One such model already exists – MapReduce. More recently a paper was presented for running MapReduce on multi-core systems.
This paper evaluates the suitability of the MapReduce model for multi-core and multi-processor systems. MapReduce was created by Google for application development on data-centers with thousands of servers. It allows programmers to write functional-style code that is automatically parallelized and scheduled in a distributed system.
We describe Phoenix, an implementation of MapReduce for shared-memory systems that includes a programming API and an efficient runtime system. The Phoenix runtime automatically manages thread creation, dynamic task scheduling, data partitioning, and fault tolerance across processor nodes.
There are various other models here as well. You can run a producer consumer model which works very well.
Spinn3r runs on a task/queue model which is essentially producer consumer. Our CPU execution works VERY well across multiple cores. We have about 80 cores right now and our code executes across them in parallel without complication.
Here’s the problem. They’re trying to shove everything into the Von Neumann architecture.
The von Neumann architecture is a computer design model that uses a processing unit and a single separate storage structure to hold both instructions and data. It is named after mathematician and early computer scientist John von Neumann. Such a computer implements a universal Turing machine, and the common “referential model” of specifying sequential architectures, in contrast with parallel architectures.
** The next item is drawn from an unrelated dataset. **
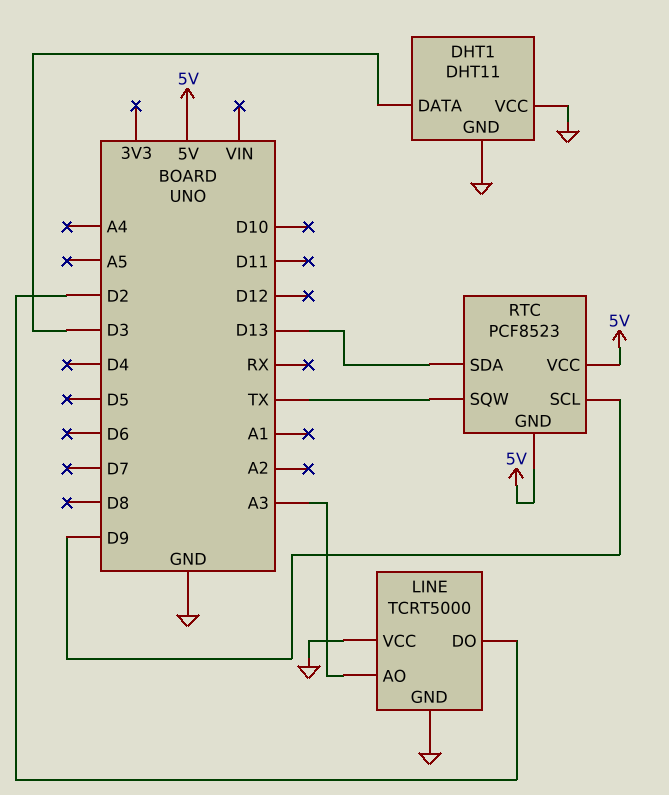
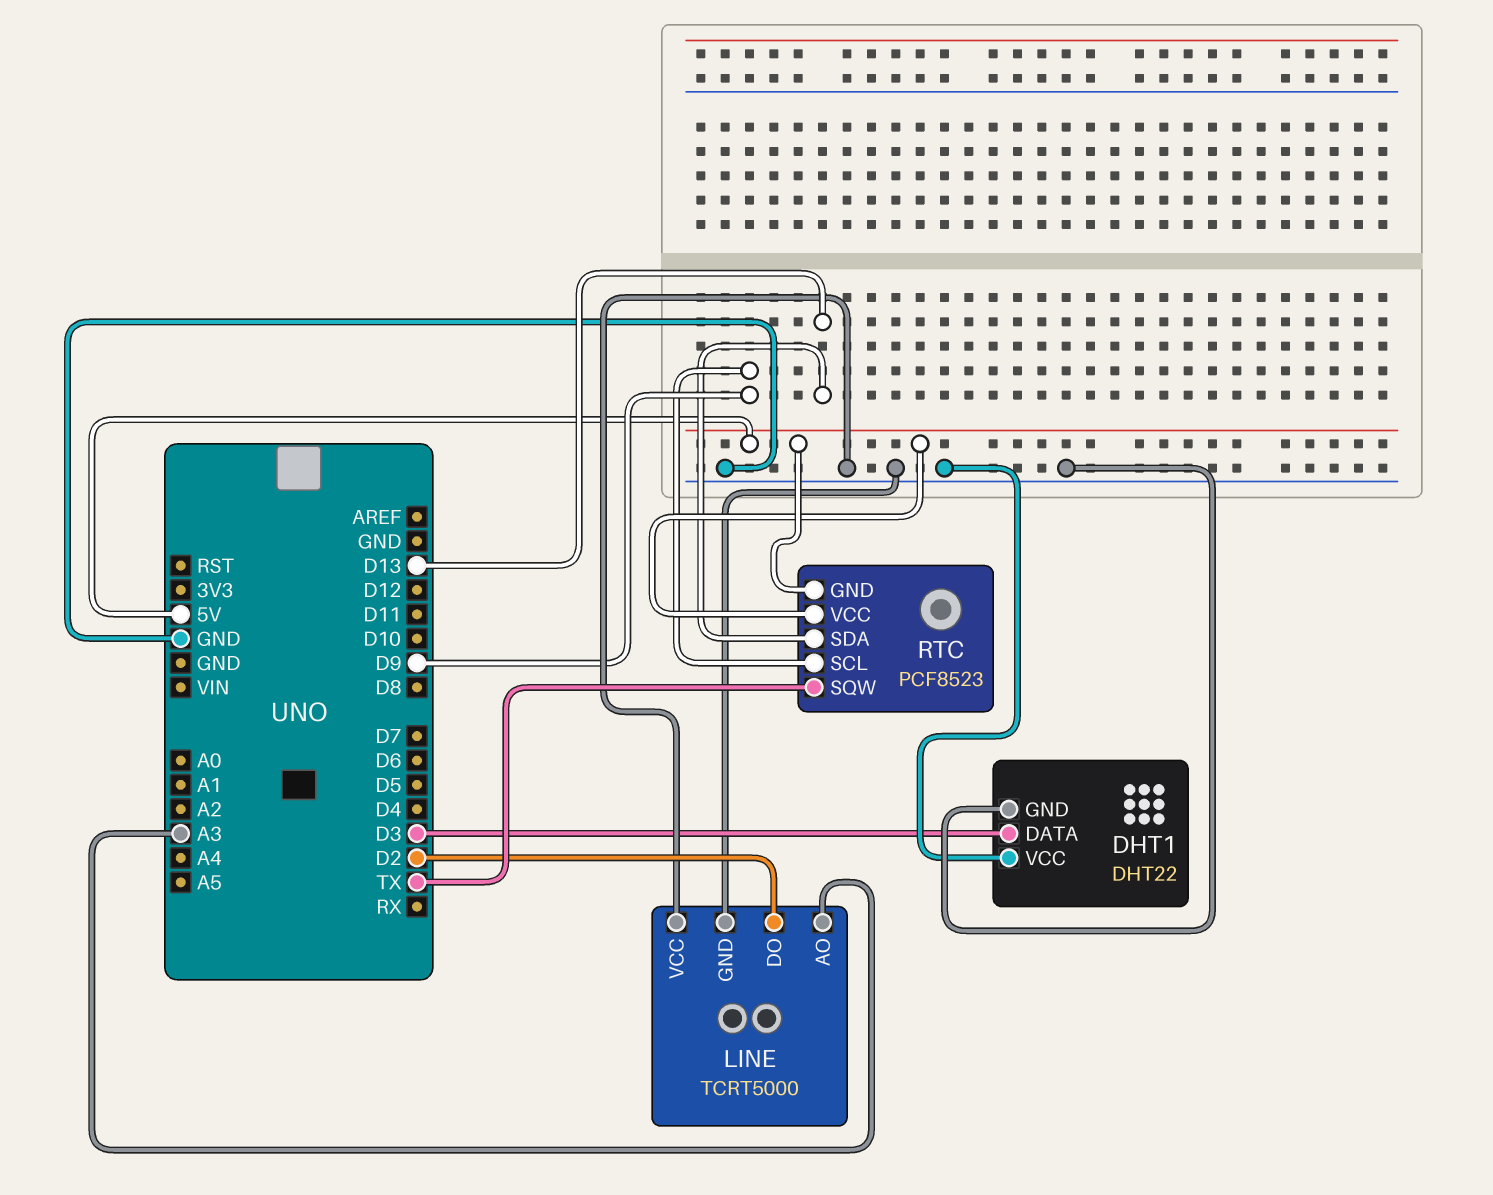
DHT1: DHT11 -> DHT22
This just plain won’t work as it violates a number of the distributed computing fallacies including:
* Transport cost is zero
* Latency is zero.
* Bandwidth is infinite.
Assuming that multiple cores can easily be accessed as one is false. Latency is not zero. There are L1 and L2 caches to consider. Cache coherency is also a problem.
Instead, why not yield to distributed computing fallacy #9:
A physical machine with multiple cores and multiple disks should not be treated as one single node.
Instead of treating a 8 core 32G box as one single node, treat it as 8 boxes with 4G of memory pre core. Your IO subsystem should either use SSD (which is somewhat immune to disk seeking problems) or 8 HDDs.